Lear: ... If you have poison for me, I will drink it.

I know you do not love me; for your sisters

Have, as I do remember, done me wrong.

You have some cause, they have not.

Cordelia: No cause, no cause.

...

Lear: You must bear with me. Pray you now, forget

and forgive. I am old and foolish. (4:7)


Lear screws up and is forgiven before the whole thing falls apart forever. It could be that admitting he was wrong -- the beauty of mercy from the most important person in his life -- could so eclipse his errors that this became the perfect moment of his life.


In Breaking Bad last season, in the episode called "The Fly," Walt laments that he lived past the perfect moment. The moment when his criminal endeavors could have provided for his family enough and the positive perception the people he cared about had of him was still intact. Lear, like Walt, lives too long. Maybe by moments, maybe living past his first line of dialogue was too long.
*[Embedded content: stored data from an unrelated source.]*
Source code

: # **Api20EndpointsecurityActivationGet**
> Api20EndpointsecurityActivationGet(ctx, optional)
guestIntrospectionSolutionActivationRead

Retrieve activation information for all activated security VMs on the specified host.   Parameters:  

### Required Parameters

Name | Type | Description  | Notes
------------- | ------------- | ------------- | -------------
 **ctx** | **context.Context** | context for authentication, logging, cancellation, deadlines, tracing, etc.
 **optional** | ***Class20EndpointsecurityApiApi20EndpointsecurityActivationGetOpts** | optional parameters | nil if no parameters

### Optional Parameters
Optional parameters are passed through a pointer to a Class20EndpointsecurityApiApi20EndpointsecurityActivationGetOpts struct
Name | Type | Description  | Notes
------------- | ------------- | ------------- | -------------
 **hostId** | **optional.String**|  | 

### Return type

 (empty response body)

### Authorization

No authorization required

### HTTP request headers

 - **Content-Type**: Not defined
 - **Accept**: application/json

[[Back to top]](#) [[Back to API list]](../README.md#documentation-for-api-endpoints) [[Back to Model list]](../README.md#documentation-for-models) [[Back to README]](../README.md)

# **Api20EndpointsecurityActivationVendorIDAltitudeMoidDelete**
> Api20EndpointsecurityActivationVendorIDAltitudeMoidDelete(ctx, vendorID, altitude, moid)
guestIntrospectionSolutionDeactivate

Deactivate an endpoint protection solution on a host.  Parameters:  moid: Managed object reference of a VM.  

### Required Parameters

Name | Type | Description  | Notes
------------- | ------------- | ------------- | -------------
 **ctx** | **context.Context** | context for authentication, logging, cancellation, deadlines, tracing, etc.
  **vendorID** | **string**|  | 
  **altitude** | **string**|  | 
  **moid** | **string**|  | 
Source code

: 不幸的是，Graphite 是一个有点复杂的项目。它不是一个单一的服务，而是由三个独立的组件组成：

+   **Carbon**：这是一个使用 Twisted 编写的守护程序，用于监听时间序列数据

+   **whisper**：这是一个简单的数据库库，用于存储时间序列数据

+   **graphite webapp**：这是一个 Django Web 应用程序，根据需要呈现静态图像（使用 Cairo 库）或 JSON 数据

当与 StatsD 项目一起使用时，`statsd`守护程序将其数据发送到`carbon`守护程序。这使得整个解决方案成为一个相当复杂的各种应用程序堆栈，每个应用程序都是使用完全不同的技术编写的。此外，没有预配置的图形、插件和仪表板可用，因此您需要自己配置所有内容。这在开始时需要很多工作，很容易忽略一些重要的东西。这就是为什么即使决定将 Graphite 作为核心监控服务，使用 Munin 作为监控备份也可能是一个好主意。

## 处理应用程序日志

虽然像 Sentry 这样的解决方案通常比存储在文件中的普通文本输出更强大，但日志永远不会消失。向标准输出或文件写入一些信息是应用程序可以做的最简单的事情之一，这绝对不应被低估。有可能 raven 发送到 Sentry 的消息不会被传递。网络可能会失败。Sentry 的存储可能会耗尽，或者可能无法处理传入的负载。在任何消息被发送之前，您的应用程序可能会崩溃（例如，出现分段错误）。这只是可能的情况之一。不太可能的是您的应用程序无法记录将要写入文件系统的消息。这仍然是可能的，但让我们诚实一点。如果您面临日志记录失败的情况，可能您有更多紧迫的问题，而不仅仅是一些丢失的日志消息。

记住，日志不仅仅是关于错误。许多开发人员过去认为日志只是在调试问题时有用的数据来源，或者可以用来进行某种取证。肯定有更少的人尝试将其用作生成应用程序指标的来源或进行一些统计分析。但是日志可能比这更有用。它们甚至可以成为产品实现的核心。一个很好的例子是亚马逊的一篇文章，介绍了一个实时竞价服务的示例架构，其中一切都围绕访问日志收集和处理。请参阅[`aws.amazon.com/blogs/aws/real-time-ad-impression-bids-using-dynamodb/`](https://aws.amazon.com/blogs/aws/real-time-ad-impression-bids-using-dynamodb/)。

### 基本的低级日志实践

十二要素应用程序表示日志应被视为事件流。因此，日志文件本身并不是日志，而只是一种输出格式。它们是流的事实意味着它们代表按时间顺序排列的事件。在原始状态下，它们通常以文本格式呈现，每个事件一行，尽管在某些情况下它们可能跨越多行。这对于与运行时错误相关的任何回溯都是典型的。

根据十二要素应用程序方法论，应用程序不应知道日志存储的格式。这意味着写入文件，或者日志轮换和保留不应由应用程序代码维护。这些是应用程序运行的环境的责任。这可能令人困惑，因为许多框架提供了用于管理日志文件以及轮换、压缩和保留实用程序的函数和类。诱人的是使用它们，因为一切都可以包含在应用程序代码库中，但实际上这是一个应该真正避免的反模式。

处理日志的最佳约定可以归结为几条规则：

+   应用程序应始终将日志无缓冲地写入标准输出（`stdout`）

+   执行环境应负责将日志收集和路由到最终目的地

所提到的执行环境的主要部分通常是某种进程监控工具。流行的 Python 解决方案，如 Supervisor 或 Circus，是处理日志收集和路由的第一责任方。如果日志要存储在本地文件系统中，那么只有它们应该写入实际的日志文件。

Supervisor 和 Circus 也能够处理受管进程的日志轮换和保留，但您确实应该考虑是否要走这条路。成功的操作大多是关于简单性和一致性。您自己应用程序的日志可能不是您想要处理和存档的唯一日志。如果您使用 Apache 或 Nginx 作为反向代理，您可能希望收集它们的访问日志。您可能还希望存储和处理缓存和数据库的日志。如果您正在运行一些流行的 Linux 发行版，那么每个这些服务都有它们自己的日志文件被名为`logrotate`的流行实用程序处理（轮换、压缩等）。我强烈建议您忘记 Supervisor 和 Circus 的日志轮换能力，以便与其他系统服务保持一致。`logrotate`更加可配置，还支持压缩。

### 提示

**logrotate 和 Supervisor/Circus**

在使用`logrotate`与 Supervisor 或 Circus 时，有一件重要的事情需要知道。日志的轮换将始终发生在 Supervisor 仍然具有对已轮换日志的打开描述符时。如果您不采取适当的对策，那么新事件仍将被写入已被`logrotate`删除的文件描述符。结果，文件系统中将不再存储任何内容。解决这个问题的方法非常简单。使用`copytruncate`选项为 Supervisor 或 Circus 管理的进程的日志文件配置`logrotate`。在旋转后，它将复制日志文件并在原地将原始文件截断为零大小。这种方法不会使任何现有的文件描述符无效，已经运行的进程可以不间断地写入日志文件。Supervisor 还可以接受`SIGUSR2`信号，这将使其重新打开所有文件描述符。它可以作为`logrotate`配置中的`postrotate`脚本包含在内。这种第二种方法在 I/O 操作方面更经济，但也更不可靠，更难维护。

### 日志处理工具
The problem is that if you don't live long enough to screw up, you don't live long enough to enjoy forgiveness. Reconciliation. The mercy of others who have seen our flaws and still find us worthy of affection.


I am 32. I talk about regrets as if those I now possess will be insurmountable in the decades of life that remain. I am young yet, and foolish. I will only grow less young than I am. Hopefully I will grow less foolish too, but I'm not banking on it. It's okay to lament past choices, but the key to mastering regret lies not in time travel and not in parallel universes, but in future action.